How to efficiently assign features from a 3x3 window in another matrix

Hello,

I have a point cloud - node having their own coordinates (x, y). So, for instance we have a point cloud:

X =    [[1,1], 
        [2,2], 
        [3,4]]

Then, I have a large matrix that has some features, let’s say a matrix 8,8

M =     [[1,2,3,2,5,6,7,8],
        [4,5,6,1,8,1,2,4],
        [4,5,H,3,8,1,2,4],
        [1,5,4,4,1,1,2,3],
        [2,5,2,7,1,1,4,3],
        [3,5,4,8,5,1,4,3],
        [4,4,3,6,4,1,1,3],
        [4,4,6,5,8,1,3,5]]

From the task I know that features around the coordinates are important for the point cloud (let’s say the “kernel size is 3” and i want to get flattened features from those positions. So, for point [2,2] we’d get 5,6,1,5,3,5,4. - Then I want to concatenate them to point cloud features - so for point [2,2] we’d get [2, 2, 5, 6, 1, 5, 3, 5, 4].

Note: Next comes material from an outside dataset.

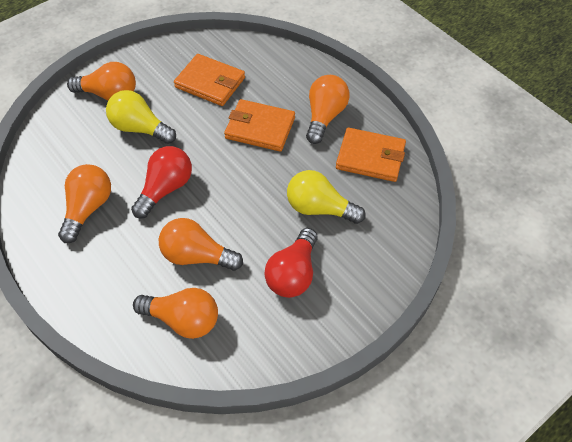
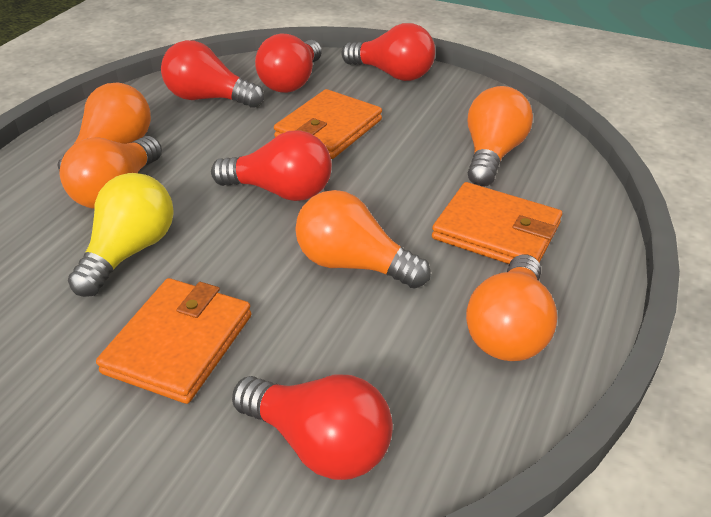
red light bulb: 2 -> 5
yellow light bulb: 2 -> 1

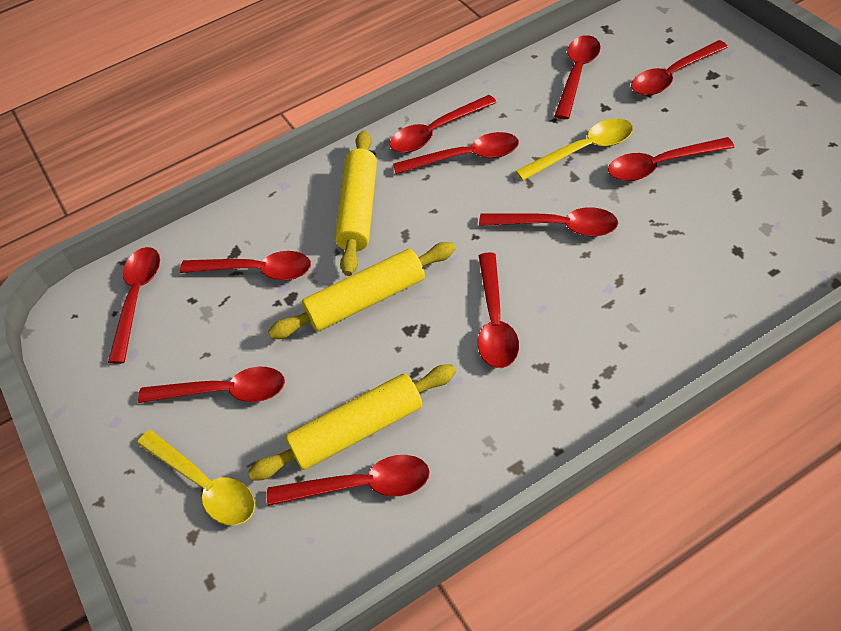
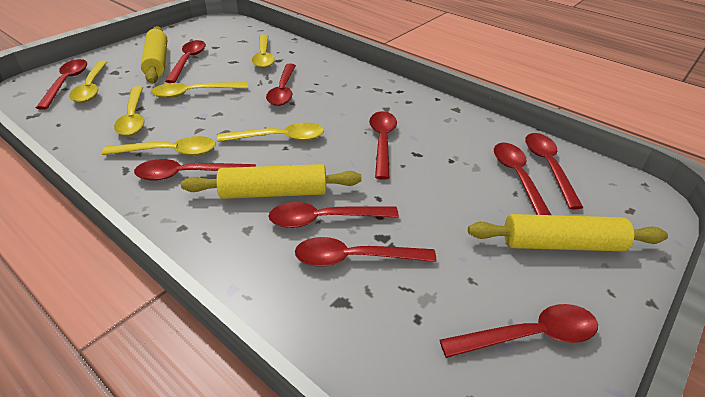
red spoon: 11 -> 10
yellow spoon: 2 -> 6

I know probably how to do that via CPU, but is there any good algorithm how to do that efficiently? It would be done on-the-fly during training on GPU.

thanks!

I think this achieves the spirit of what you’re trying to accomplish but some tweaks might be needed depending on how you want to handle the H/center of each patch, etc…

import torch

X =    [[1,1],
        [2,2],
        [3,4]]

M =     [[1,2,3,2,5,6,7,8],
        [4,5,6,1,8,1,2,4],
        [4,5,0,3,8,1,2,4],
        [1,5,4,4,1,1,2,3],
        [2,5,2,7,1,1,4,3],
        [3,5,4,8,5,1,4,3],
        [4,4,3,6,4,1,1,3],
        [4,4,6,5,8,1,3,5]]

X = torch.tensor(X, device='cuda', dtype=torch.float)
M = torch.tensor(M, device='cuda', dtype=torch.float)

unfold = torch.nn.Unfold(3, padding=1)
M2 = unfold(M.reshape(1, 1, M.size(0), M.size(1)))

X_flat = X[:,0]*M.size(1) + X[:,1]
M2 = M2.permute(0, 2, 1)
out = M2[:,X_flat.long(),:]
print(out.reshape(X.size(0), -1))
tensor([[1., 2., 3., 4., 5., 6., 4., 5., 0.],
        [5., 6., 1., 5., 0., 3., 5., 4., 4.],
        [3., 8., 1., 4., 1., 1., 7., 1., 1.]], device='cuda:0')

Thank you this is exactly what I wanted. I cannot get my head around the unfold operation… By the way, is this easily changed into M with more channels? (concatenation even over channels).

Thanks.

There should be no restriction on the number of channels as unfold is basically doing a “convolution” without the reduction.